_EXERCISE SET_
• 1. In the text on the Guardant360 CDx approval, what objective response rate did participants identified with the diagnostic test experience?
• 2. In the Guardant360 CDx text below, write out everything from "Participants who had" down to "traditional tumor-based testing.", swapping "chemotherapy" for "radiation therapy".
··· TEXT PROVIDED ···
The FDA has approved the Guardant360 CDx assay as a companion diagnostic for tumor mutation profiling to identify patients with locally advanced or metastatic non–small cell lung cancer whose tumors harbor the KRAS G12C mutation and may derive benefit from sotorasib.
The FDA has approved the Guardant360 CDx assay as a companion diagnostic for tumor mutation profiling to identify patients with locally advanced or metastatic non–small cell lung cancer (NSCLC) whose tumors harbor the KRAS G12C mutation and may derive benefit from sotorasib (Lumakras), according to an announcement from Guardant Health, Inc.1
The decision was based on clinical validation findings from the phase 2 CodeBreaK 100 trial (NCT03600883), which examined the drug in patients with locally advanced or metastatic NSCLC. Data from the trial supported the May 2021 FDA approval of the KRAS G12C inhibitor for use in patients with NSCLC whose tumors harbor KRAS G12C mutations and who have received at least 1 prior systemic therapy.
Participants who had progressed following treatment with an immunotherapy and/or chemotherapy and were identified to harbor the KRAS G12C mutation using the diagnostic test, experienced an objective response rate (ORR) of 36% (95% CI, 28%-45%).2,3 This rate proved to be consistent with the rate observed in patients who were identified using traditional tumor-based testing.
··· DATA EXTRACTS ···
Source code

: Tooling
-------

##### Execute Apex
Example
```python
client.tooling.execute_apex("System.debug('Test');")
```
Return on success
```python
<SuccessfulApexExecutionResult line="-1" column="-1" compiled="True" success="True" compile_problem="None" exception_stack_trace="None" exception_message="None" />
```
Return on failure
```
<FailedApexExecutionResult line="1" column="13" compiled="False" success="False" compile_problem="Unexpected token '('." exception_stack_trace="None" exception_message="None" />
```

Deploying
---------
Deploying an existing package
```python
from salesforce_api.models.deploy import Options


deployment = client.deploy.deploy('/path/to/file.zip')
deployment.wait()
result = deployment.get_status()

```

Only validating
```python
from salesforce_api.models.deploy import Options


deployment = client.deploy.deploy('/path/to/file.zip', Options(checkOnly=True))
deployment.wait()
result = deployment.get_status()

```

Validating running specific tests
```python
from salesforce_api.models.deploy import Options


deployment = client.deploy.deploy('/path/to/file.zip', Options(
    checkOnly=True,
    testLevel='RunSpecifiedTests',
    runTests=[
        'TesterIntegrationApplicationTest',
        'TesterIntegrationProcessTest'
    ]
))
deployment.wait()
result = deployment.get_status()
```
···
_PROBLEM SOLUTIONS_
• 1. 36% (95% CI, 28%-45%)

• 2.
Participants who had progressed following treatment with an immunotherapy and/or radiation therapy and were identified to harbor the KRAS G12C mutation using the diagnostic test, experienced an objective response rate (ORR) of 36% (95% CI, 28%-45%).2,3 This rate proved to be consistent with the rate observed in patients who were identified using traditional tumor-based testing.